Looking at the table we can see that not all schools have the same number of pupils. But how badly are students actuallly spread out within schools in scotland? can we display the table in a better way that allows us to make a conclusion about the spread of pupils in scottish schools ?


In [4]:
# Create a histogram to visualize the tabular data:
pupils_histogram = gov_csv["pupils"]
number_of_schools = len(pupils_histogram)
bins = range(number_of_schools + 1)
# plot a bokeh figure
hist_fig = figure(title="Pupils Population Within Scottish Schools")
hist_fig.quad(top=pupils_histogram, bottom=0, left=bins[:-1], right=bins[1:],
              fill_color="#036564", line_color="#033649");
hist_fig.xaxis.axis_label = 'schools'
hist_fig.yaxis.axis_label = 'number of pupils'
# has school names as labels, sadly it looks very ugly.

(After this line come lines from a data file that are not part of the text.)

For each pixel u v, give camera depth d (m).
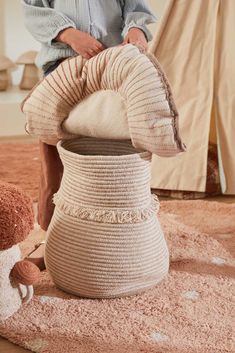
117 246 1.46
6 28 3.42
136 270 1.48
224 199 2.35
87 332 1.36
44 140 1.59
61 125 1.54
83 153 1.64
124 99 1.41
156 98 1.34
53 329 1.37
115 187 1.44
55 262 1.52
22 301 1.46
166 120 1.35
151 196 1.55
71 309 1.46
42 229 1.82
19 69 3.57
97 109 1.45
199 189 2.30
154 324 1.39
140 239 1.48
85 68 1.47
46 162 1.68
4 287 1.39
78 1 1.62
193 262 1.73
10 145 3.02
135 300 1.50
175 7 2.17
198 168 2.28
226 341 1.33
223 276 1.64
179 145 1.37
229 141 2.29
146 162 1.47
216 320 1.41
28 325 1.38
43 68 1.73
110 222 1.45
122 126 1.43
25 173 2.58
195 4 2.16
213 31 2.17
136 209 1.47
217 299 1.51
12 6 3.39
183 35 2.20
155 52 2.21
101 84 1.45
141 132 1.37
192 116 2.25
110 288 1.48
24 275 1.41
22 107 1.58
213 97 2.27
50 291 1.54
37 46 3.53
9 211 1.34
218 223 2.05
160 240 1.56
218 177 2.35
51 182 1.69
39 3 1.67
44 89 1.51
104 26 1.66
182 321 1.41
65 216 1.50
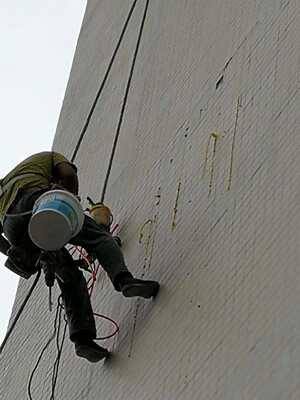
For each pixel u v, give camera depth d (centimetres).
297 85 561
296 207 503
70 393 633
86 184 800
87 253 657
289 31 605
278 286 483
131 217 683
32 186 582
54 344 704
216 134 627
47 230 544
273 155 549
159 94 758
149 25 863
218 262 547
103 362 609
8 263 583
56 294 752
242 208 552
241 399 461
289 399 431
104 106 868
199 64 714
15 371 740
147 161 712
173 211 630
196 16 775
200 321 532
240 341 488
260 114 586
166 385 528
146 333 580
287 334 457
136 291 581
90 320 593
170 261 598
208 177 610
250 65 632
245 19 679
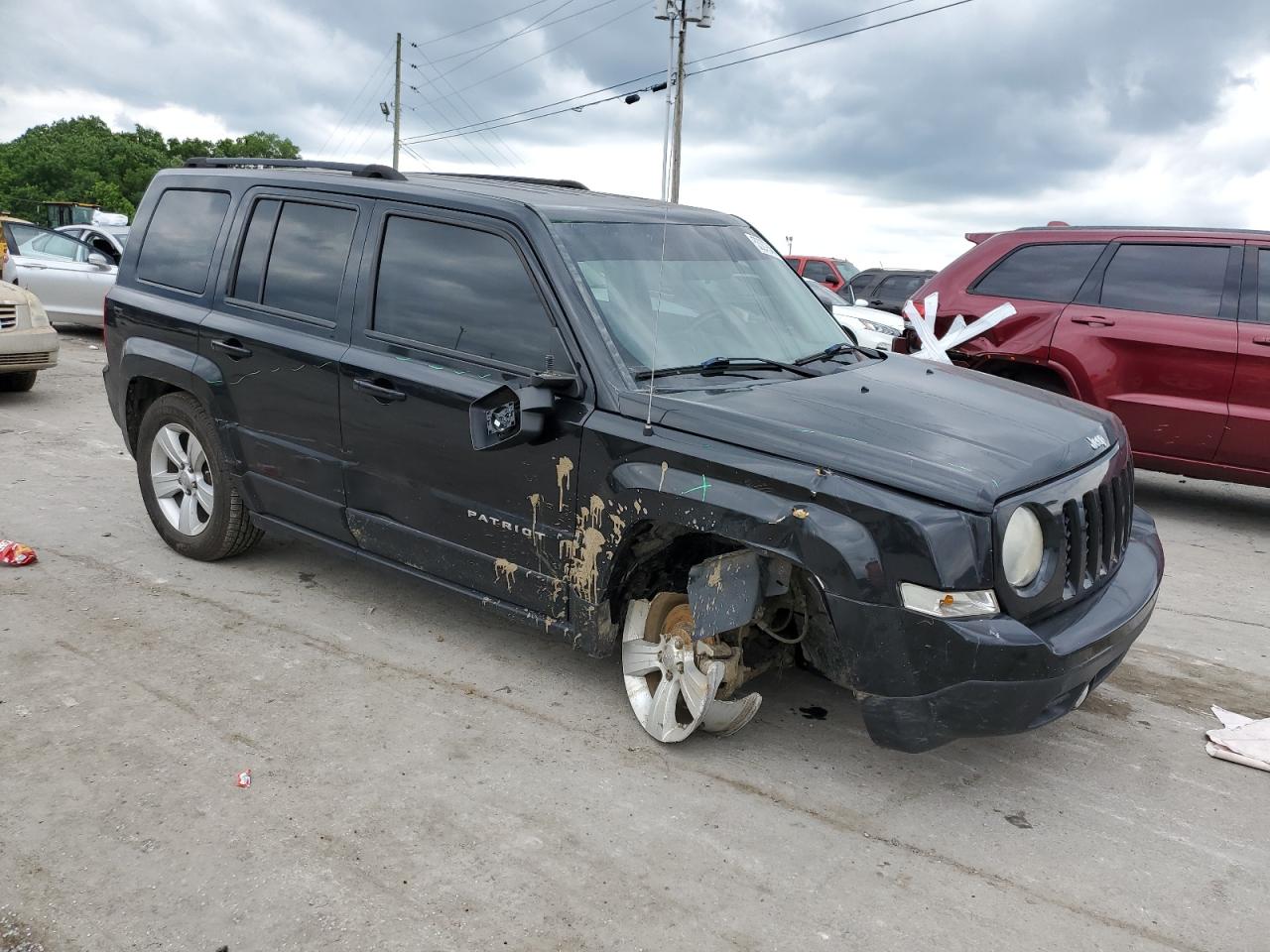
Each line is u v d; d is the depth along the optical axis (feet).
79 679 13.43
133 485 22.90
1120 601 11.39
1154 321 22.90
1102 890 9.91
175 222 17.66
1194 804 11.51
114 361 18.16
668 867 10.01
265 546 18.98
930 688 10.07
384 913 9.17
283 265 15.62
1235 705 14.08
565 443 12.14
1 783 10.94
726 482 10.93
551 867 9.93
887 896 9.69
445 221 13.75
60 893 9.27
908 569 9.92
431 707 13.12
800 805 11.20
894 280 55.98
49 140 440.45
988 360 25.08
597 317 12.32
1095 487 11.36
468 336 13.26
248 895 9.33
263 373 15.47
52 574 17.17
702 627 11.05
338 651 14.73
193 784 11.09
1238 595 18.93
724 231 15.47
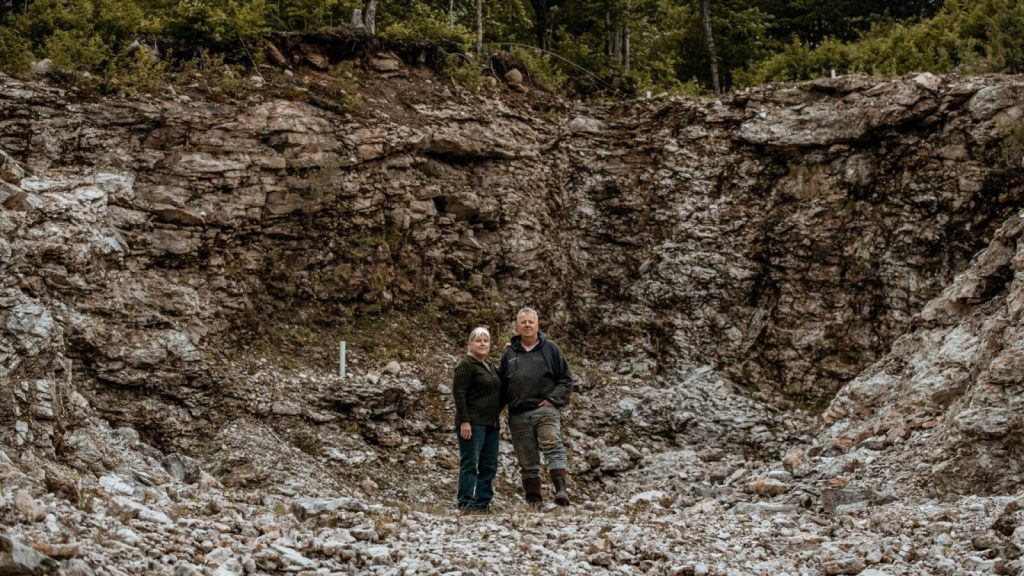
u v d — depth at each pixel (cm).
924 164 1722
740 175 1834
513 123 1844
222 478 1174
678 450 1530
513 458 1379
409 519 838
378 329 1549
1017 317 1197
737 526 881
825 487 1128
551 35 2417
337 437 1313
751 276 1764
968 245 1666
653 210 1847
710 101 1888
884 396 1470
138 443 1113
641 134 1905
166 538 624
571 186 1875
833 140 1781
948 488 1076
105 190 1377
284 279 1495
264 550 627
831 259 1731
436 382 1487
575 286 1809
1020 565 672
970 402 1134
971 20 2264
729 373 1688
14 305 976
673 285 1778
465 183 1731
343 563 654
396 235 1619
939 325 1456
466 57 1880
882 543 783
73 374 1220
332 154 1561
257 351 1405
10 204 1219
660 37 2867
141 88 1497
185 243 1411
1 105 1405
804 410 1623
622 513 989
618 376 1683
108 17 1584
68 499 679
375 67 1764
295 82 1642
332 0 1978
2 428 903
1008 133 1675
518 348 1034
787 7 3312
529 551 710
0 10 1656
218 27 1631
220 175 1466
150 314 1309
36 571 473
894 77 1794
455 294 1662
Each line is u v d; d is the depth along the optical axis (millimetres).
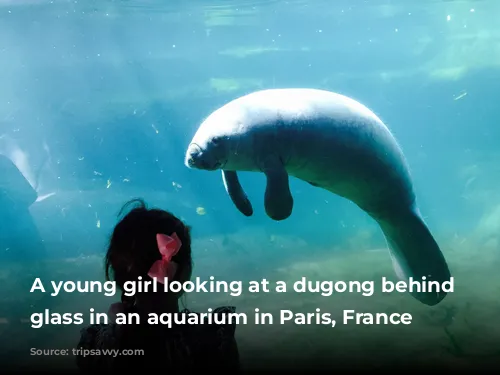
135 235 1918
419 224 5691
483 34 28750
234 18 22031
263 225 24156
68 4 18578
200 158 4695
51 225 19781
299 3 19922
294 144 4906
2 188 18219
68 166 29438
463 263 11602
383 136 5367
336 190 5523
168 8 19719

Can overcome this with a hover tool.
# x = list(gov_csv["school_label"])
# b = Bar(pupils_histogram, title="Sorted by School Name Length",cat=x,);

In [5]:
output_notebook()


BokehJS successfully loaded.

In [6]:
show(hist_fig)


Much better! we can se that the number of pupils decreases almost linearly only that there is a sudden drop. Can we use use the histogram to find out why?

Lets say I have a hypothesis and that is that parentslike sending their kids to schools that have long names because it sounds pretentious in their social circles.

To motivate this (NOTE: motivate only and not prove in any formal way !) I will generate the exact same histogram only that the bins will be sorted by school name length as opposed to number of pupils


In [7]:
# obtain the length of each school name
int_index = gov_csv["school_label"].apply(lambda x: len(x))
# replace the index of the tabular index with int_index
gov_csv = gov_csv.set_index(int_index).sort()

In [8]:
# Create a histogram to visualize the sorted tabular data:
from bokeh.charts import Bar
# Group names with same length and up their populations
pupils_histogram = gov_csv.groupby(gov_csv.index).sum()["pupils"]
number_of_schools = len(pupils_histogram)
# plot a bokeh Bar since it allows us to label the x axis with relevant values
x = list(map(str,sorted(set(int_index))))
b = Bar(pupils_histogram, title="Sorted by School Name Length",cat=x,
        xlabel='school name lengths', ylabel='number of pupils');

In [9]:
show(b)


Its not a very strong motivation mayve a cumulative version of this might help in making a stronger conclusion. This could be partially set up and left as an exercise?


In [ ]:


In [ ]: